Rosenberg ist übrigens ein gutes Beispiel dafür, dass es um die Presse- und Meinungsfreiheit in Russland deutlich besser bestellt ist als in Westeuropa. Rosenberg hat seinen festen Platz in den Pressekonferenzen Putins. Er bekommt regelmäßig das Wort erteilt, darf seine Fragen auf der Grundlage der westlichen Narrative über Russland stellen und erhält ausführlich Antwort. Diese Antworten ordnet er wiederum ins vorgegebene Narrativ ein und bestärkt die Zuschauer der BBC in ihren Vorurteilen über Russland, unterlegt mit aus dem Kontext gerissenen O-Ton. Rosenberg ist mehr Propagandist als Journalist. Dennoch werden Rosenberg in Russland nicht die Konten gekündigt, er verliert nicht seine Akkreditierung, weder ihm noch seinen Familienmitgliedern wird der Pass entzogen und er wird auch nicht mit Sanktionen belegt. Ihn ereilt nichts von dem, was seinen russischen Journalisten-Kollegen in Deutschland zuteil wurde. Er muss sich nur ab und zu einen Kommentar zu seiner extrem verzerrten Berichterstattung anhören – unter anderem von Putin persönlich. Kein Gulag, kein Fenstersturz, nichts von dem, was man in Deutschland und Westeuropa für in Russland an der Tagesordnung hält. Seine Prognosen über den kurz bevorstehenden Zerfall Russlands darf er ungestraft verbreiten, wovon er reichlichen Gebrauch macht.

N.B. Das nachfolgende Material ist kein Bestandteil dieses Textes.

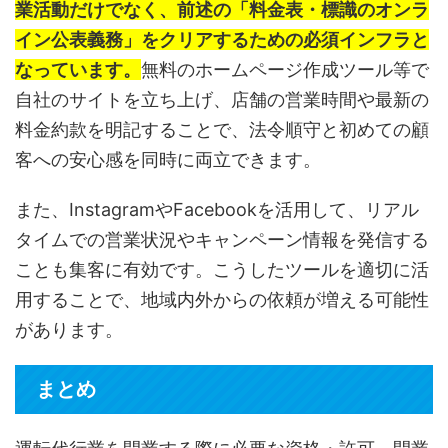
業活動だけでなく、前述の「料金表・標識のオンラ
イン公表義務」をクリアするための必須インフラと
なっています。
無料のホームページ作成ツール等で
自社のサイトを立ち上げ、店舗の営業時間や最新の
料金約款を明記することで、法令順守と初めての顧
客への安心感を同時に両立できます。
また、InstagramやFacebookを活用して、リアル
タイムでの営業状況やキャンペーン情報を発信する
ことも集客に有効です。こうしたツールを適切に活
用することで、地域内外からの依頼が増える可能性
があります。
まとめ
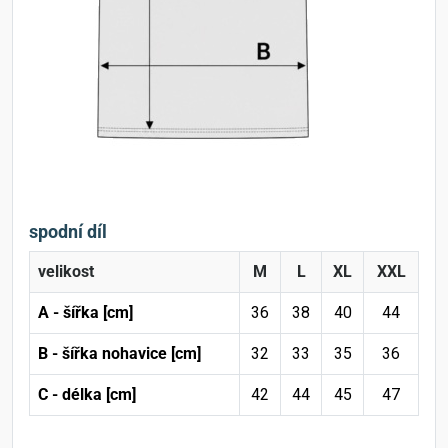
spodní díl
velikost
M
L
XL
XXL
A - šířka [cm]
36
38
40
44
B - šířka nohavice [cm]
32
33
35
36
C - délka [cm]
42
44
45
47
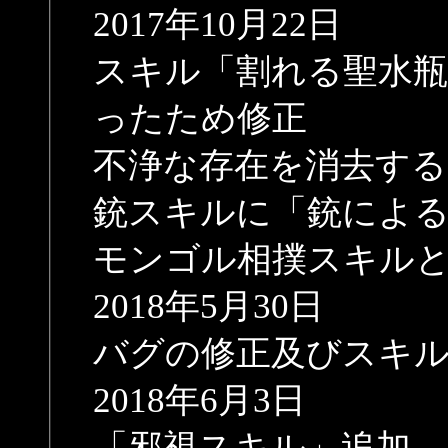
2017年10月22日
スキル「割れる聖水
ったため修正
不浄な存在を消去する
銃スキルに「銃によ
モンゴル相撲スキル
2018年5月30日
バグの修正及びスキ
2018年6月3日
「邪視スキル」追加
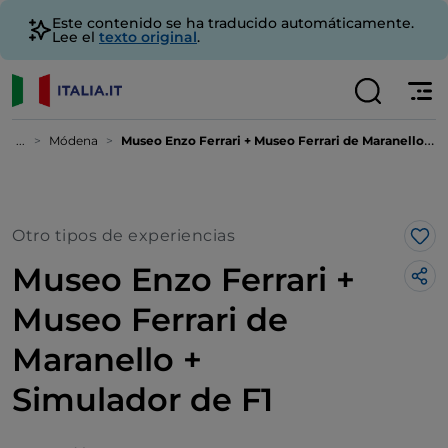
Este contenido se ha traducido automáticamente.
Lee el
texto original
.
...
Módena
Museo Enzo Ferrari + Museo Ferrari de Maranello + Simulador de F1
Otro tipos de experiencias
Me 
Museo Enzo Ferrari +
Museo Ferrari de
Maranello +
Simulador de F1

Im Grunde dient er damit sogar Russland. Denn solange er und seine Kollegen die Westeuropäer über die tatsächlichen Lebensverhältnisse in Russland im Unklaren lassen und lediglich die vorgegebenen Narrative bedienen, sind tatsächlich wirkungsvolle Maßnahmen gegen Russland nicht zu erwarten. Das ist die positive Seite des Selbstbetrugs der westlichen Propaganda. Die angekündigte Gurken-Revolution fällt aus.